Richard Hull is a painter’s painter. Forgive the trite expression, but in this case it’s an accurate observation. A host of other renowned painters were in attendance at the opening of Hull’s latest solo show, a few weeks ago, at Western Exhibitions, carefully assessing Hull’s latest group of abstractions. Given their depth and the range of activity involved, the paintings deserve the attention. Their bearings on the external world are numerous, resembling magnetic fields, circulatory systems, topological mathematics, topographies and, or, transportation systems (speaking only of the most obvious examples), though these associations seldom impose upon the viewer’s imagination. The guiding principle required for their interpretation: make of them what you will, and do enjoy yourself.

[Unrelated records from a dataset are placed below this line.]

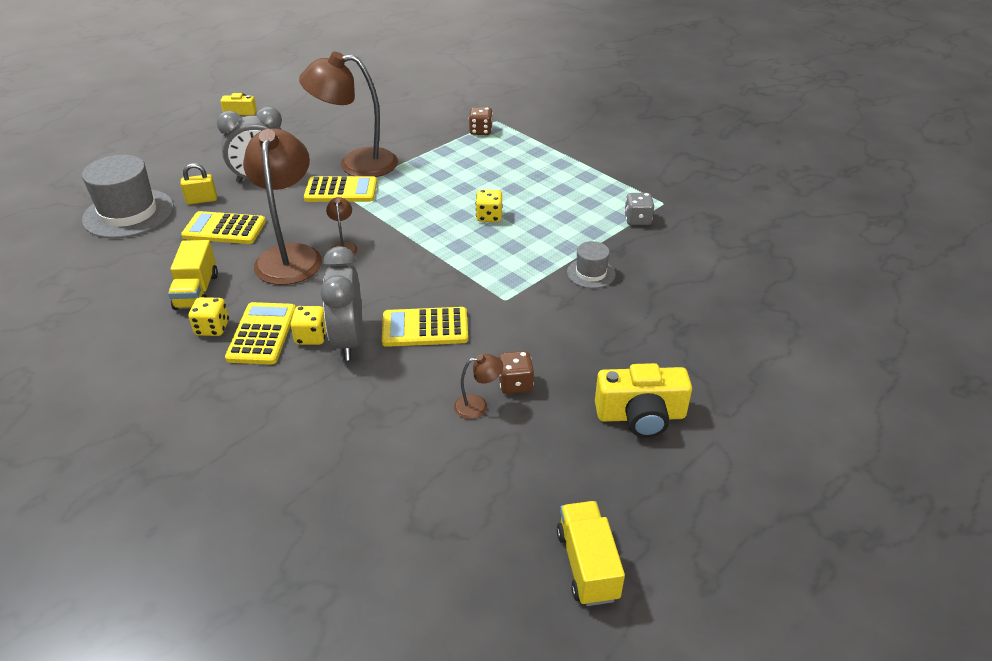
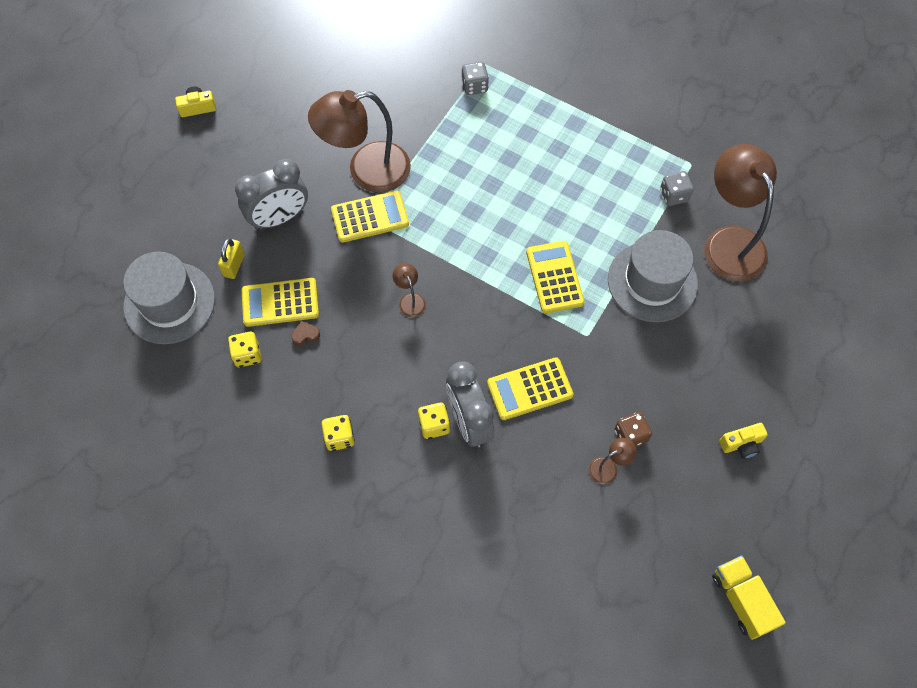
camera: 15 degrees left, 25 degrees up
(197, 291) = (300, 395): yellow truck -> none
(202, 200) = (234, 265): yellow padlock -> yellow padlock turned 45 degrees counterclockwise
(231, 253) = (305, 335): none -> brown heart
(262, 334) = (388, 433): yellow calculator -> yellow calculator (554, 277)
(290, 255) = (364, 325): brown lamp -> brown lamp (729, 242)
(481, 131) = (474, 86): brown dice -> grey dice
(489, 217) = (532, 223): yellow dice -> yellow dice (247, 355)
(591, 273) = (652, 281): grey hat -> grey hat, size x1.97
(640, 416) = (741, 444): yellow camera -> yellow camera, size x0.57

Hull has been living and working in Chicago for nearly three decades, spending the entirety of that time as somewhat of an institution in the city’s fine-arts community. Those familiar with his work—there are many—praise it for the same qualities one praises in a good jazz musician: lyricism, rhythm, spontaneity and energy; moreover, though one may not view Hull’s work exclusively as the embodiment of jazz music’s principles in visual form, these principles are certainly a dynamic force behind his artistic ethos.
It’s not surprising to find that Hull’s resume includes a few collaborations with jazz musicians. Hull and Chicago-based jazz saxophonist Ken Vandermark have worked together on occasion, including a memorable live jazz and drawing session at the Arts Club in June 2001. The paintings on display at Western Exhibitions developed from an invitation to co-design the backdrop for a Vandermark performance at the 2005 Outer Ear Festival hosted by Chicago’s Experimental Sound Studio. Tasked with rendering a Trojan horse on the 10×14-foot backdrop, Hull and collaborator Dan Grzeca decided to split the work into a two-part exquisite corpse. Grzeca drew the head, and accordingly Hull did the ass-end of the project. Hull continued working with the form he conceived during the backdrop project, a tightly cropped, kidney-shaped tail filled with concentric paths of abstract activity. Two of these works, “Man with a Horn” (2009), and “Emptying” (2009), appear in the current show.
Somewhere in the process, the single kidney-shaped protrusion was doubled, lending the magnetic field motif that prevails in the work at Western Exhibitions. “Night and Day” (2009) is one of the largest canvases, and the cumulative crescendo to Hull’s engagement with the forms—a hard-earned victory where, within the one picture, as in many of the pictures, a satisfying balance is struck between competing shades, shapes and hues. (Nate Lee)
Richard Hull shows at Western Exhibitions, 119 North Peoria, through May 1.